Juan Quezada Celado
When Celado began experimenting and eventually cultivating flawless recreations of his ancestor’s clays and colorants he was only a child. After three years of trial and error he discovered the works that could transcend the barriers of time and space and connect people far and wide. Within his process a mix of clay, sand and “grog”- roasted soils mixed with clays and ashes are utilized. His paints, on the other hand, require iron oxides for the red, magnesium for the black, and the clay itself provides a white.
It all begins by mixing various dried clays, in different proportions to achieve varying colors. The mixture is then moistened and passed through a sieve. The moist clay is set to dry, then is portioned into what he needs for any given project and leftovers for his next creation. With the sectioned off portion he flattens it into a “pancake” shape, and begins molding it to uniform dimensions and thickness.

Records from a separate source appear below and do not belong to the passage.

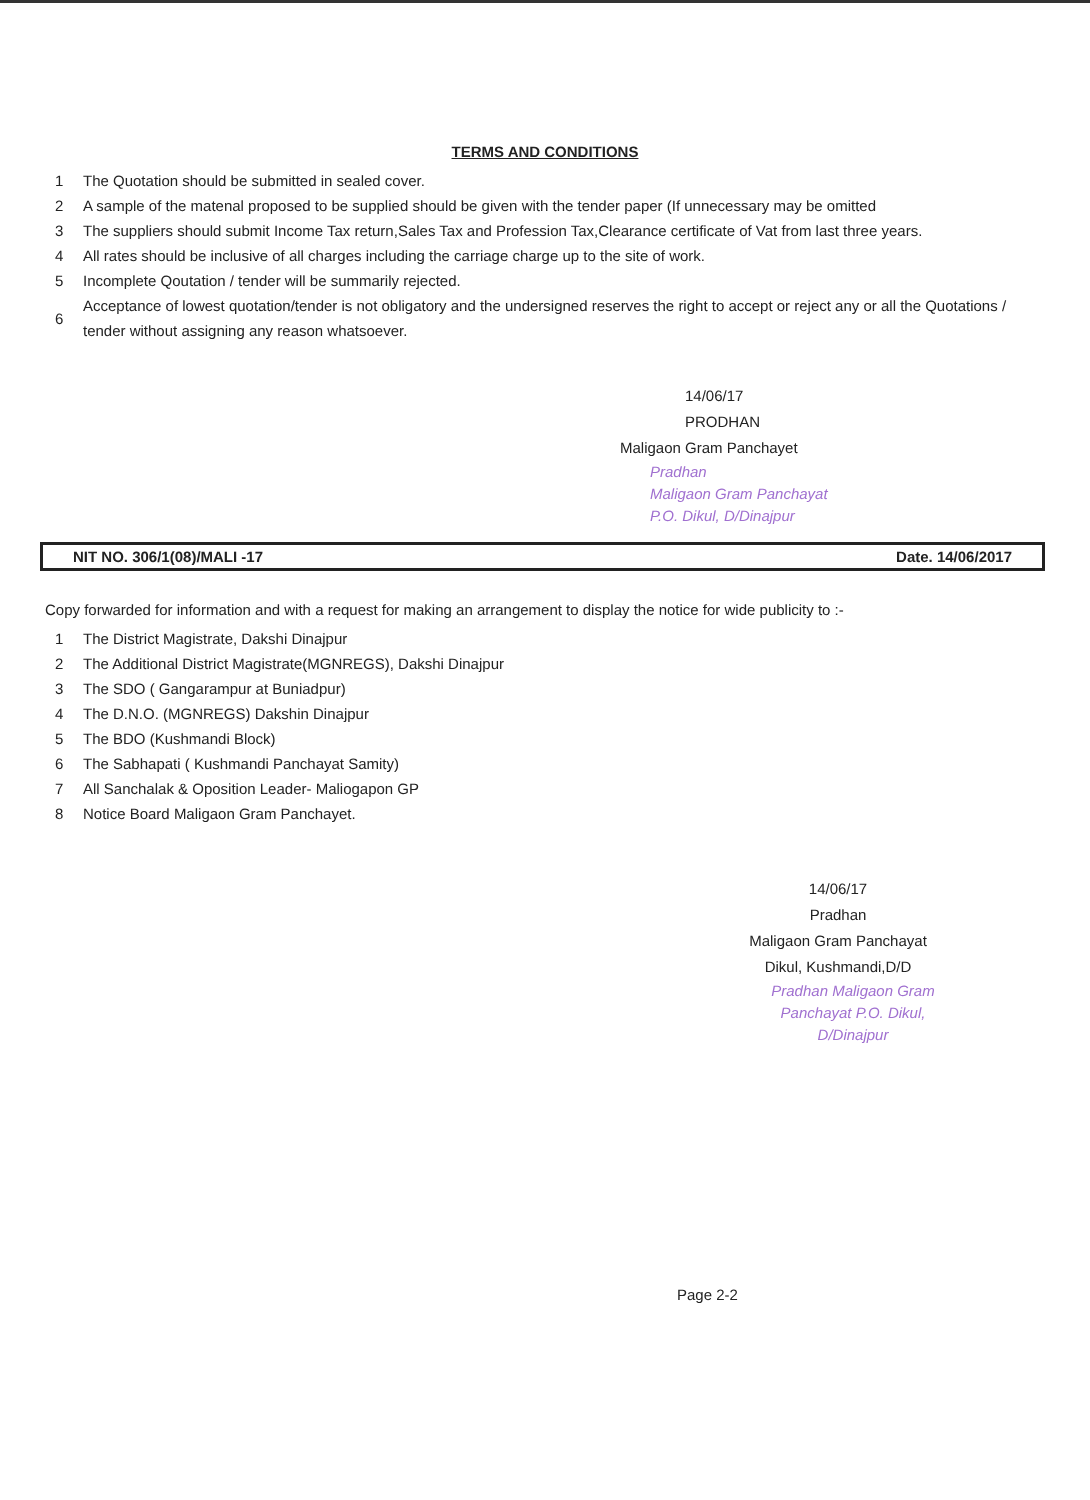TERMS AND CONDITIONS
1 The Quotation should be submitted in sealed cover.
2 A sample of the matenal proposed to be supplied should be given with the tender paper (If unnecessary may be omitted
3 The suppliers should submit Income Tax return,Sales Tax and Profession Tax,Clearance certificate of Vat from last three years.
4 All rates should be inclusive of all charges including the carriage charge up to the site of work.
5 Incomplete Qoutation / tender will be summarily rejected.
6 Acceptance of lowest quotation/tender is not obligatory and the undersigned reserves the right to accept or reject any or all the Quotations / tender without assigning any reason whatsoever.
14/06/17
PRODHAN
Maligaon Gram Panchayet
Pradhan
Maligaon Gram Panchayat
P.O. Dikul, D/Dinajpur
NIT NO. 306/1(08)/MALI -17 Date. 14/06/2017
Copy forwarded for information and with a request for making an arrangement to display the notice for wide publicity to :-
1 The District Magistrate, Dakshi Dinajpur
2 The Additional District Magistrate(MGNREGS), Dakshi Dinajpur
3 The SDO ( Gangarampur at Buniadpur)
4 The D.N.O. (MGNREGS) Dakshin Dinajpur
5 The BDO (Kushmandi Block)
6 The Sabhapati ( Kushmandi Panchayat Samity)
7 All Sanchalak & Oposition Leader- Maliogapon GP
8 Notice Board Maligaon Gram Panchayet.
14/06/17
Pradhan
Maligaon Gram Panchayat
Dikul, Kushmandi,D/D
Pradhan Maligaon Gram Panchayat P.O. Dikul, D/Dinajpur
Page 2-2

Once the piece is molded to its desired shape it is wiped down with a sponge and set to dry while still in a mold- if a mold was used. Once fully dry, he burnishes the piece, then adds geometric and uniform designs across the piece. Once decorations have been added and dry the final burnishing takes place with a stone or deer bone to properly adhere and finish the paints.
To finish the piece it is fired by a fairly unique process: three bricks placed around the perimeter of the piece, then a metal bucket placed on top to form a dome contraption, which is then topped with a cow hide. In general, two or three pieces are fired at a time- as different temperature are required for different colored and sized pots. During the firing process the fire is suffocated with manure so as to deplete the oxygen levels, after which a chemical process occurs altering the color of the pot.